Task to complete:
Copy everything in the listing below word for word, apart from any images.
[Start of Attachment]
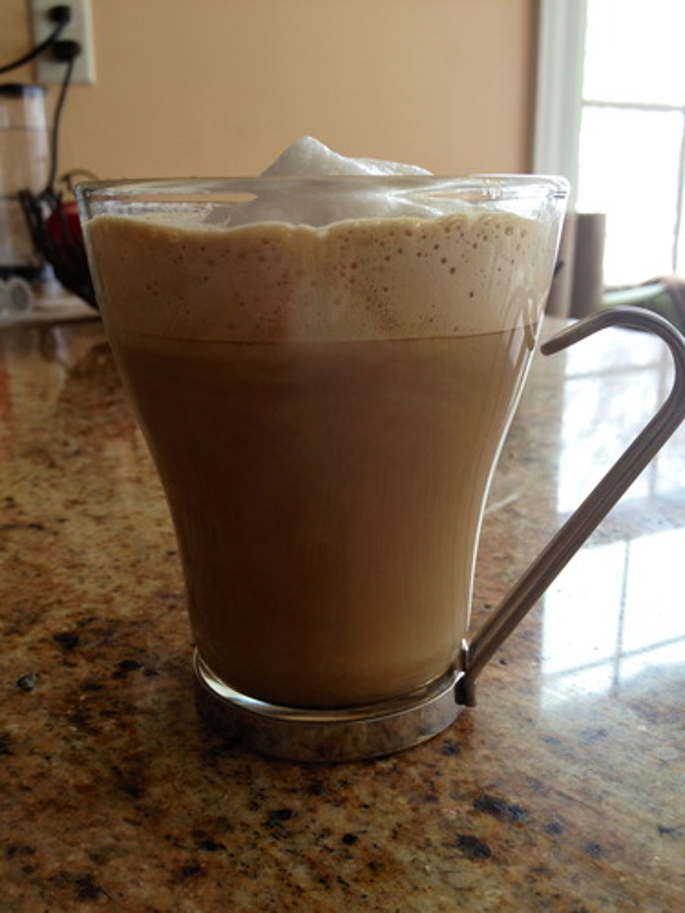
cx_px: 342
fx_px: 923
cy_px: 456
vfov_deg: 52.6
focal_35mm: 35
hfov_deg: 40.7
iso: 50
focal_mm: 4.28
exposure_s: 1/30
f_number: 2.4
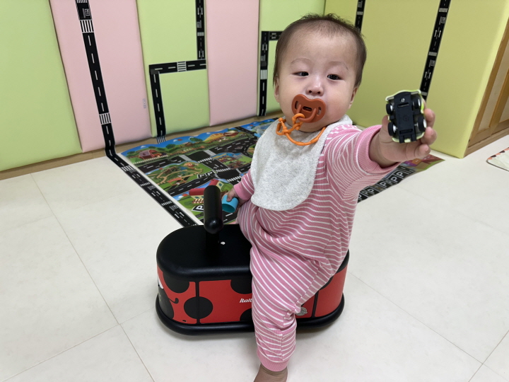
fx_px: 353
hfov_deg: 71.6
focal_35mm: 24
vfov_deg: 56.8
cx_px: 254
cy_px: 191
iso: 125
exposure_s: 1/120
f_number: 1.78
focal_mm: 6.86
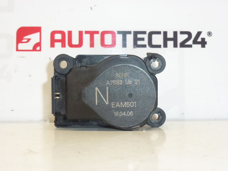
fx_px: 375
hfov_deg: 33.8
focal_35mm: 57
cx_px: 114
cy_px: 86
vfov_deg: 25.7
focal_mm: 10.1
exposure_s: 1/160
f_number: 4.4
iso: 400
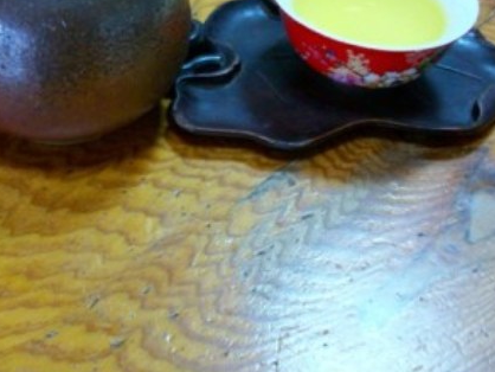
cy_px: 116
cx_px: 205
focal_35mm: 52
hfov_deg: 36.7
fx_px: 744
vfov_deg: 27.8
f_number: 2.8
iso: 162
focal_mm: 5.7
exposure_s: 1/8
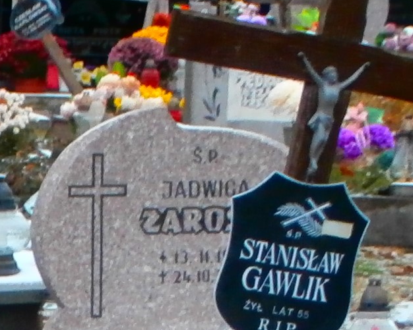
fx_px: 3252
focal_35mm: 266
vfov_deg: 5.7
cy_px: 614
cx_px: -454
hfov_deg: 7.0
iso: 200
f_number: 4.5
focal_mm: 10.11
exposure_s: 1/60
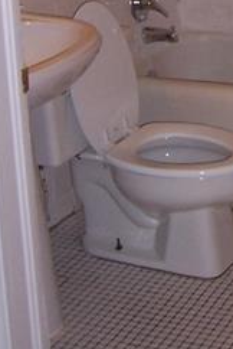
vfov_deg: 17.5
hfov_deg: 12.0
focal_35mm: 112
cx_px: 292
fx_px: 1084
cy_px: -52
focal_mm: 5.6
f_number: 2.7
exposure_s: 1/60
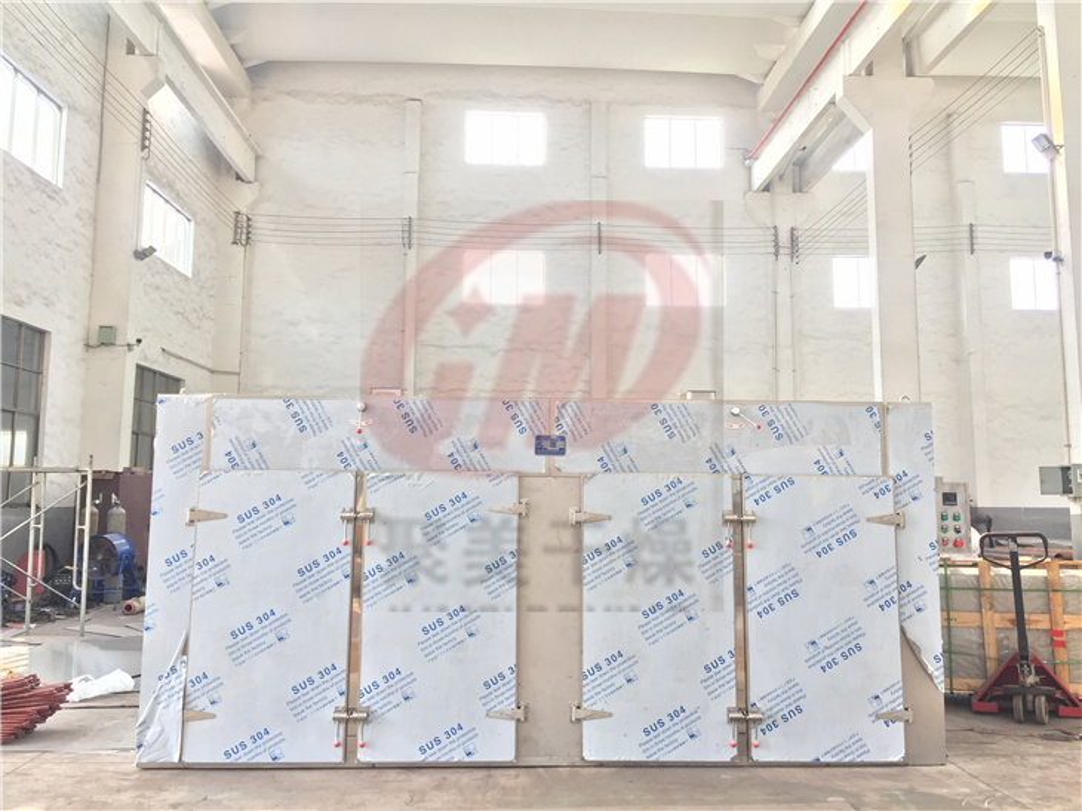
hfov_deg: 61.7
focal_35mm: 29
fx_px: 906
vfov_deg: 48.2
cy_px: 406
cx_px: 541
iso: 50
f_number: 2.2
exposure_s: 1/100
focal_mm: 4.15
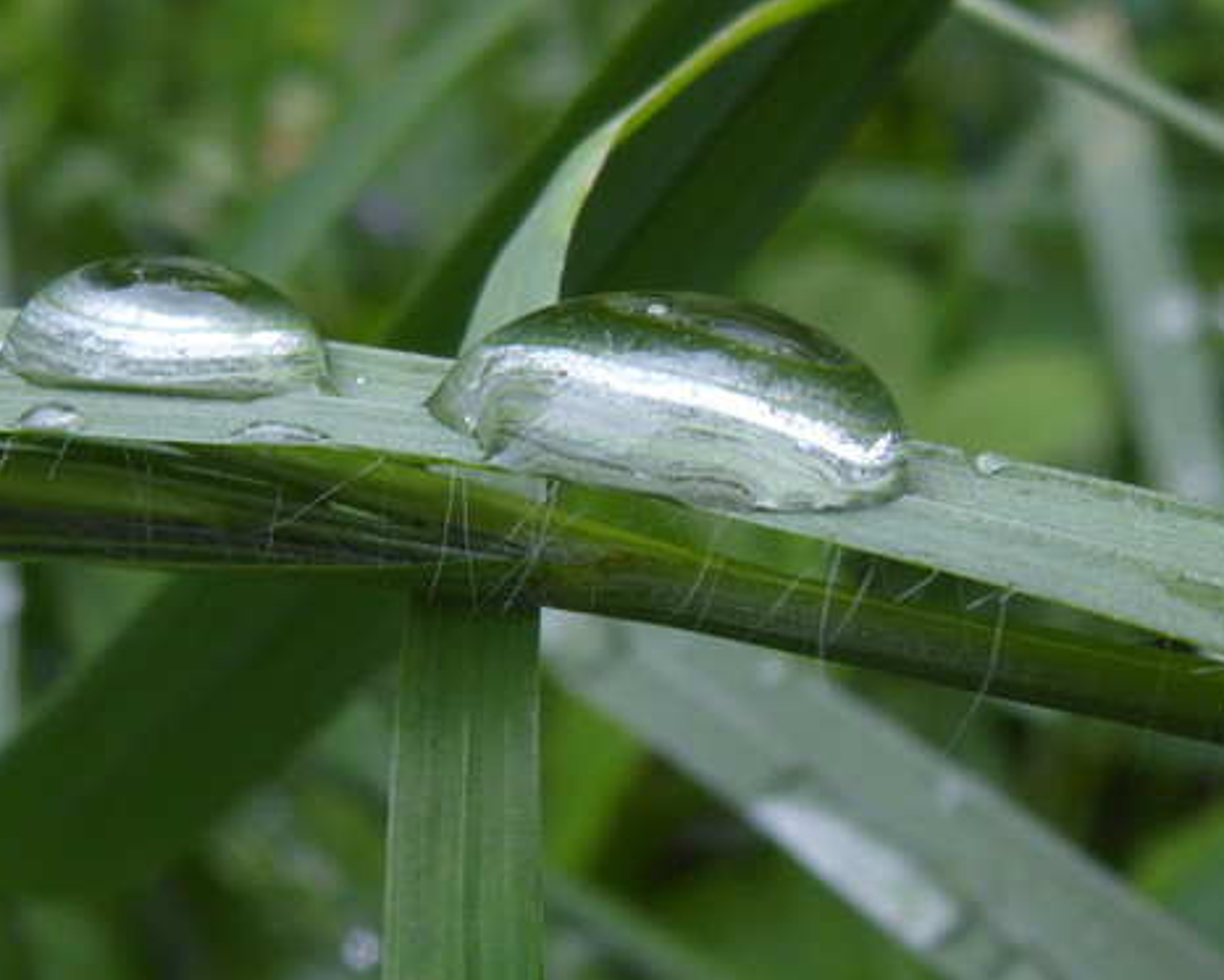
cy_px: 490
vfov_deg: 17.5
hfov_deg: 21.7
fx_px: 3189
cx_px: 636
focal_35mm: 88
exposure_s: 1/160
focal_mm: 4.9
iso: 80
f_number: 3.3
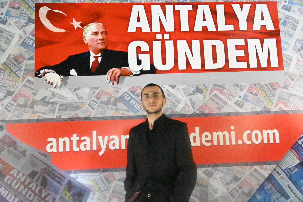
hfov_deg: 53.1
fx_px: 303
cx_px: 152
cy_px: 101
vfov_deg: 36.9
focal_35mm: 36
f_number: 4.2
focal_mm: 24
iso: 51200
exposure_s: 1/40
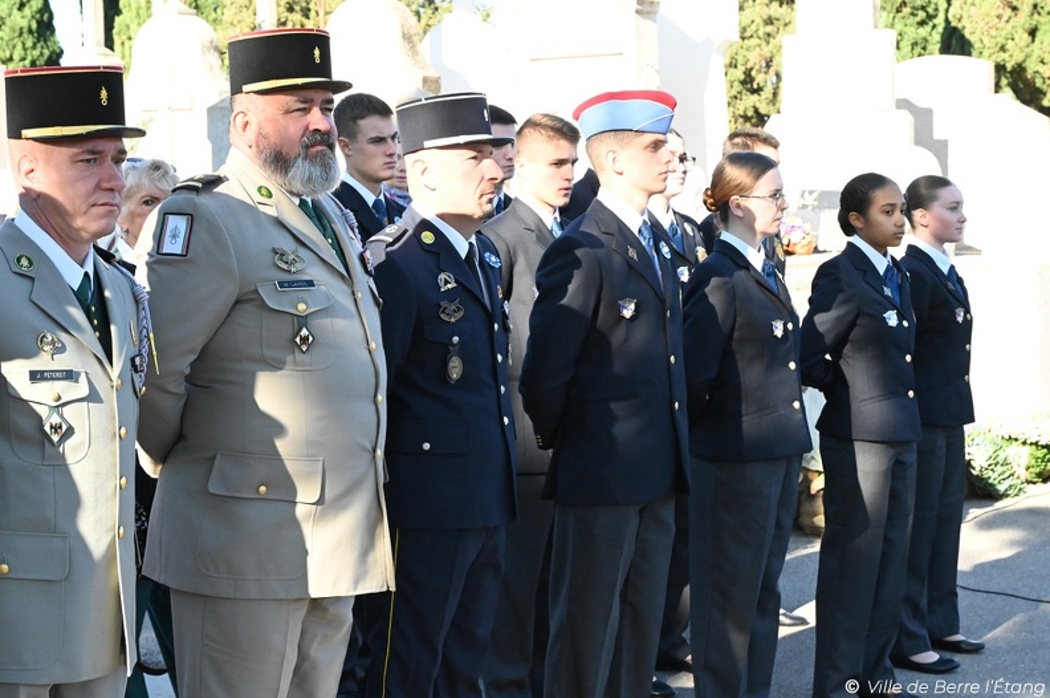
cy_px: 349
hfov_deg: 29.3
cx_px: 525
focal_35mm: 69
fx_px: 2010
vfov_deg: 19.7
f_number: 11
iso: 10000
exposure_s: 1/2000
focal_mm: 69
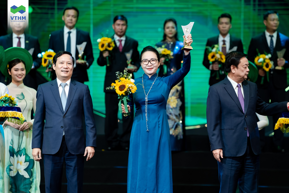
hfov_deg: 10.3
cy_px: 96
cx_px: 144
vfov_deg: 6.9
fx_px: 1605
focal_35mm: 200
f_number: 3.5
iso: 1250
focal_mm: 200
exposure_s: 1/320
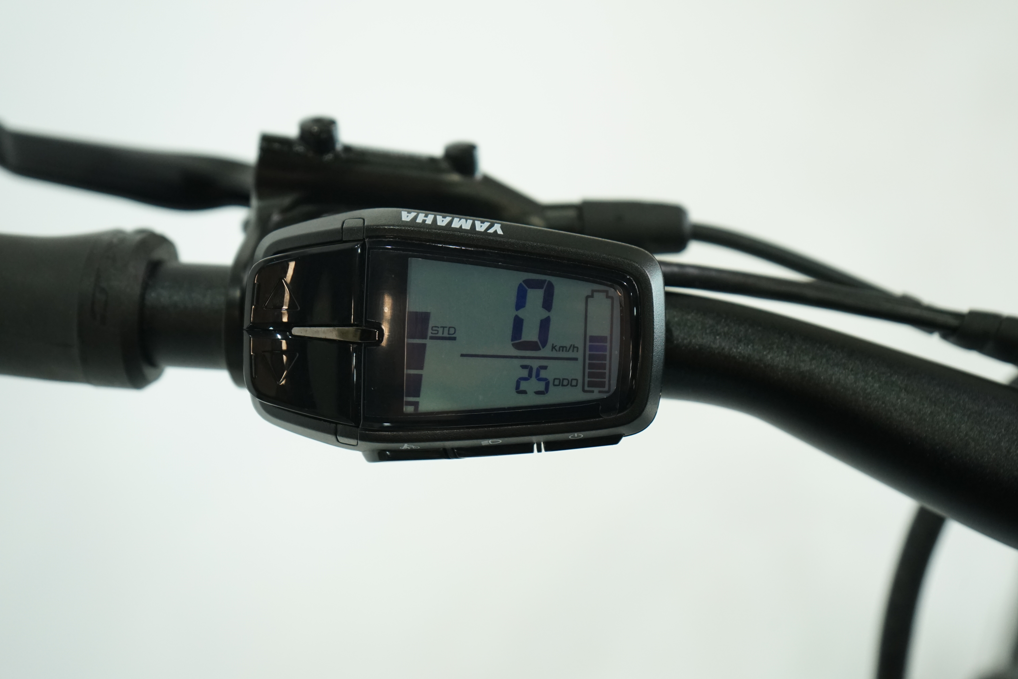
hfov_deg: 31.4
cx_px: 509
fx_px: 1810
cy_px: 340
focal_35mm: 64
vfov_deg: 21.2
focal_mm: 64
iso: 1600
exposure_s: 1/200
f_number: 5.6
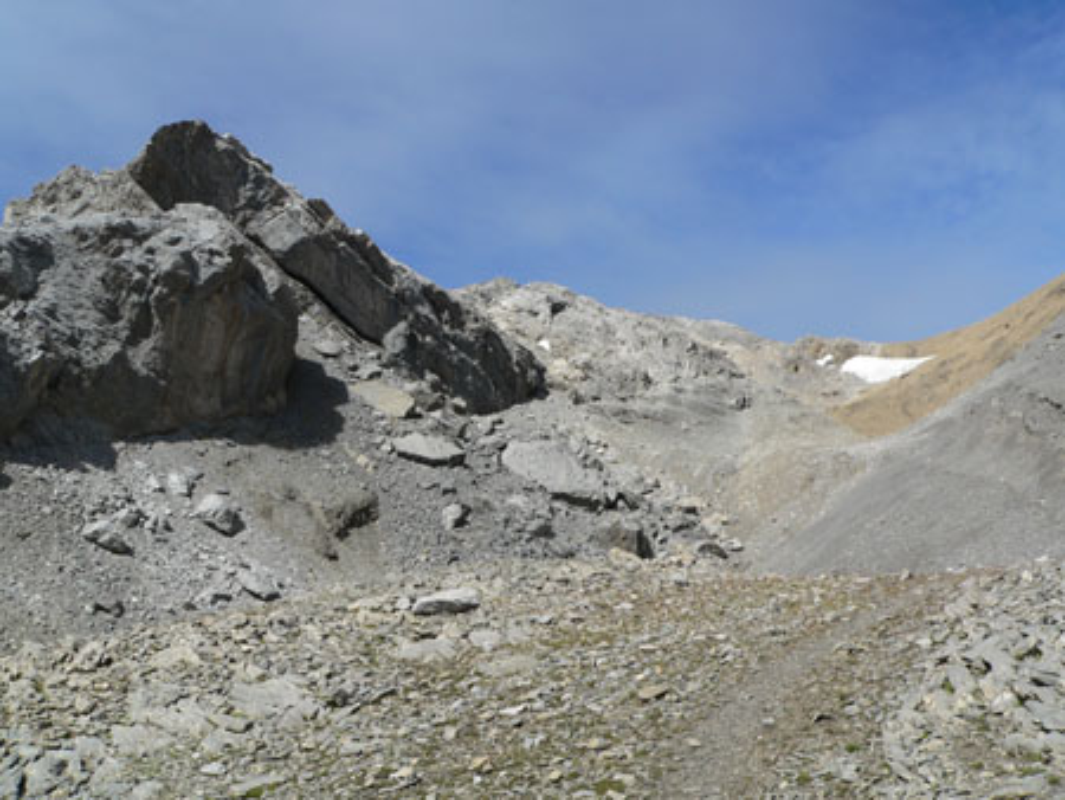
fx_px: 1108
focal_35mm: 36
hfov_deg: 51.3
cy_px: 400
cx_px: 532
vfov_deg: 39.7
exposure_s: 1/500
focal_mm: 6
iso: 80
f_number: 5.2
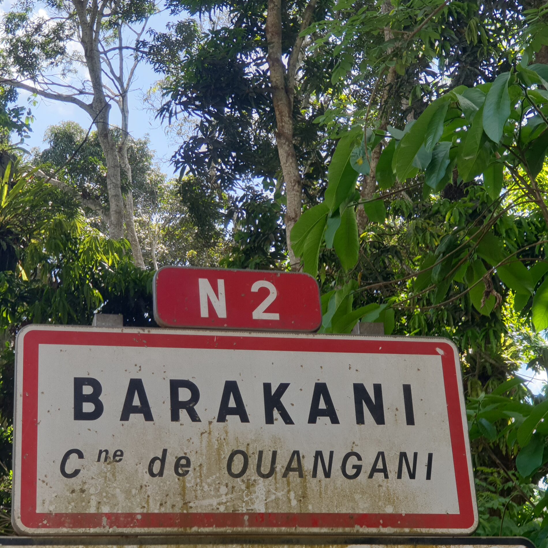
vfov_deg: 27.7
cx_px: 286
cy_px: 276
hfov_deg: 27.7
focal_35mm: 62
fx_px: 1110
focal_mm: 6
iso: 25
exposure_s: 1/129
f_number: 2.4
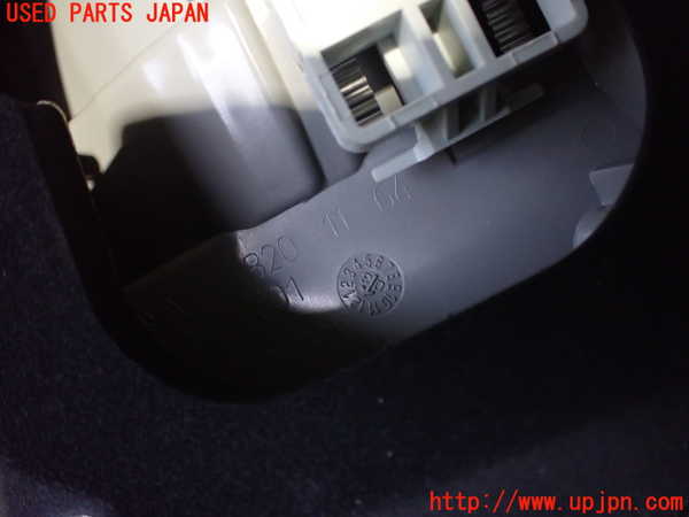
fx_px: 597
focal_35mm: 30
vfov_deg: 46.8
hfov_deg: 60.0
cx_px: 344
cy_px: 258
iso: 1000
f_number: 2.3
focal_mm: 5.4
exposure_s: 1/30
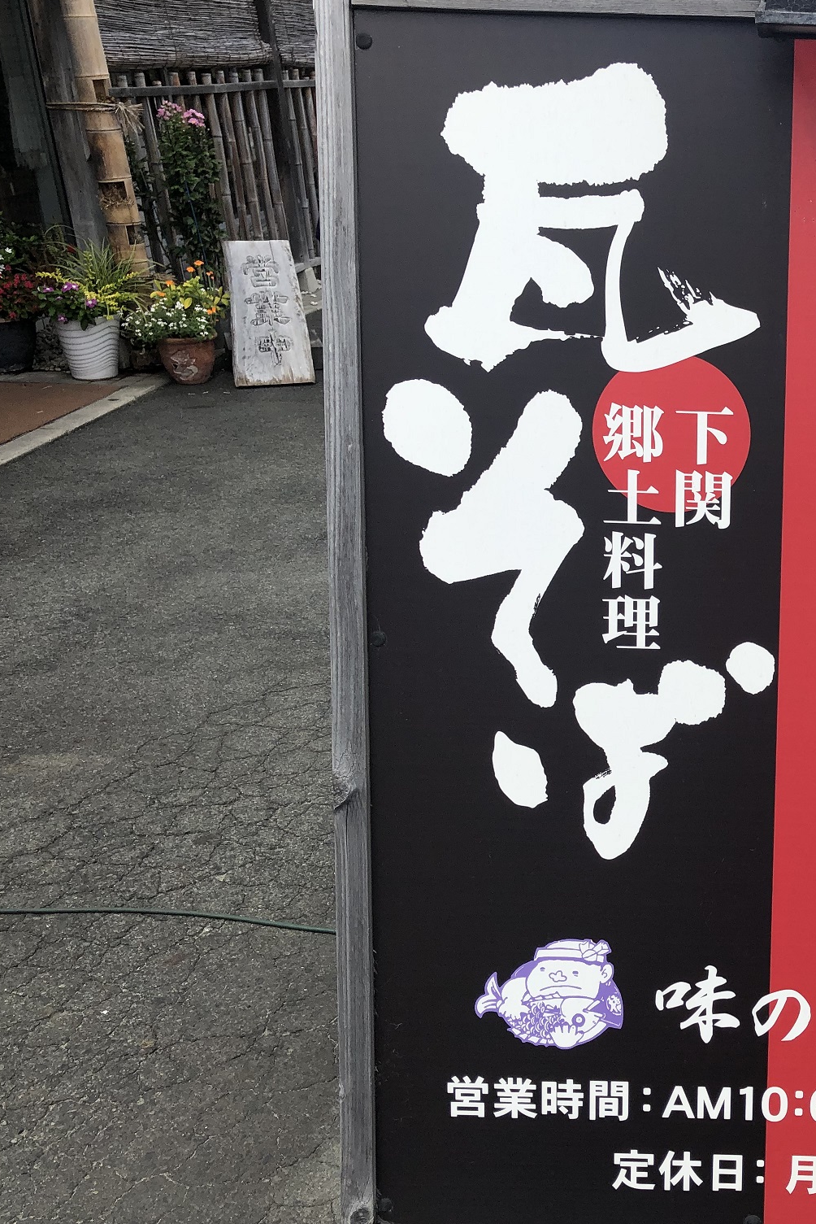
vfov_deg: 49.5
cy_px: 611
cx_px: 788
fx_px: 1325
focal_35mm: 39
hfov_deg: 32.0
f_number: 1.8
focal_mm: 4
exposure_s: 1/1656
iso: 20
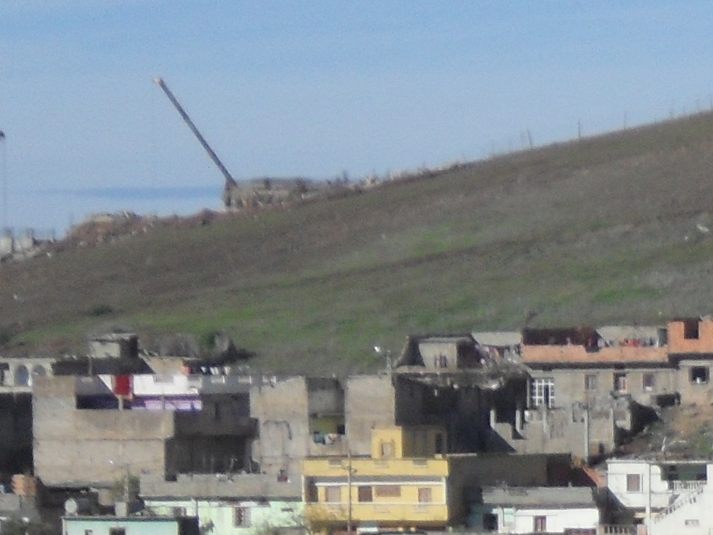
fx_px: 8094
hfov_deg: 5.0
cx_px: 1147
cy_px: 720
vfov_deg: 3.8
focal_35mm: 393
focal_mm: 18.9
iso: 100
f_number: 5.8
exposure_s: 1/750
[End of Attachment]
Task answer:
cx_px: 342
fx_px: 923
cy_px: 456
vfov_deg: 52.6
focal_35mm: 35
hfov_deg: 40.7
iso: 50
focal_mm: 4.28
exposure_s: 1/30
f_number: 2.4
fx_px: 353
hfov_deg: 71.6
focal_35mm: 24
vfov_deg: 56.8
cx_px: 254
cy_px: 191
iso: 125
exposure_s: 1/120
f_number: 1.78
focal_mm: 6.86
fx_px: 375
hfov_deg: 33.8
focal_35mm: 57
cx_px: 114
cy_px: 86
vfov_deg: 25.7
focal_mm: 10.1
exposure_s: 1/160
f_number: 4.4
iso: 400
cy_px: 116
cx_px: 205
focal_35mm: 52
hfov_deg: 36.7
fx_px: 744
vfov_deg: 27.8
f_number: 2.8
iso: 162
focal_mm: 5.7
exposure_s: 1/8
fx_px: 3252
focal_35mm: 266
vfov_deg: 5.7
cy_px: 614
cx_px: -454
hfov_deg: 7.0
iso: 200
f_number: 4.5
focal_mm: 10.11
exposure_s: 1/60
vfov_deg: 17.5
hfov_deg: 12.0
focal_35mm: 112
cx_px: 292
fx_px: 1084
cy_px: -52
focal_mm: 5.6
f_number: 2.7
exposure_s: 1/60
hfov_deg: 61.7
focal_35mm: 29
fx_px: 906
vfov_deg: 48.2
cy_px: 406
cx_px: 541
iso: 50
f_number: 2.2
exposure_s: 1/100
focal_mm: 4.15
cy_px: 490
vfov_deg: 17.5
hfov_deg: 21.7
fx_px: 3189
cx_px: 636
focal_35mm: 88
exposure_s: 1/160
focal_mm: 4.9
iso: 80
f_number: 3.3
hfov_deg: 53.1
fx_px: 303
cx_px: 152
cy_px: 101
vfov_deg: 36.9
focal_35mm: 36
f_number: 4.2
focal_mm: 24
iso: 51200
exposure_s: 1/40
cy_px: 349
hfov_deg: 29.3
cx_px: 525
focal_35mm: 69
fx_px: 2010
vfov_deg: 19.7
f_number: 11
iso: 10000
exposure_s: 1/2000
focal_mm: 69
hfov_deg: 10.3
cy_px: 96
cx_px: 144
vfov_deg: 6.9
fx_px: 1605
focal_35mm: 200
f_number: 3.5
iso: 1250
focal_mm: 200
exposure_s: 1/320
hfov_deg: 31.4
cx_px: 509
fx_px: 1810
cy_px: 340
focal_35mm: 64
vfov_deg: 21.2
focal_mm: 64
iso: 1600
exposure_s: 1/200
f_number: 5.6
fx_px: 1108
focal_35mm: 36
hfov_deg: 51.3
cy_px: 400
cx_px: 532
vfov_deg: 39.7
exposure_s: 1/500
focal_mm: 6
iso: 80
f_number: 5.2
vfov_deg: 27.7
cx_px: 286
cy_px: 276
hfov_deg: 27.7
focal_35mm: 62
fx_px: 1110
focal_mm: 6
iso: 25
exposure_s: 1/129
f_number: 2.4
fx_px: 597
focal_35mm: 30
vfov_deg: 46.8
hfov_deg: 60.0
cx_px: 344
cy_px: 258
iso: 1000
f_number: 2.3
focal_mm: 5.4
exposure_s: 1/30
vfov_deg: 49.5
cy_px: 611
cx_px: 788
fx_px: 1325
focal_35mm: 39
hfov_deg: 32.0
f_number: 1.8
focal_mm: 4
exposure_s: 1/1656
iso: 20
fx_px: 8094
hfov_deg: 5.0
cx_px: 1147
cy_px: 720
vfov_deg: 3.8
focal_35mm: 393
focal_mm: 18.9
iso: 100
f_number: 5.8
exposure_s: 1/750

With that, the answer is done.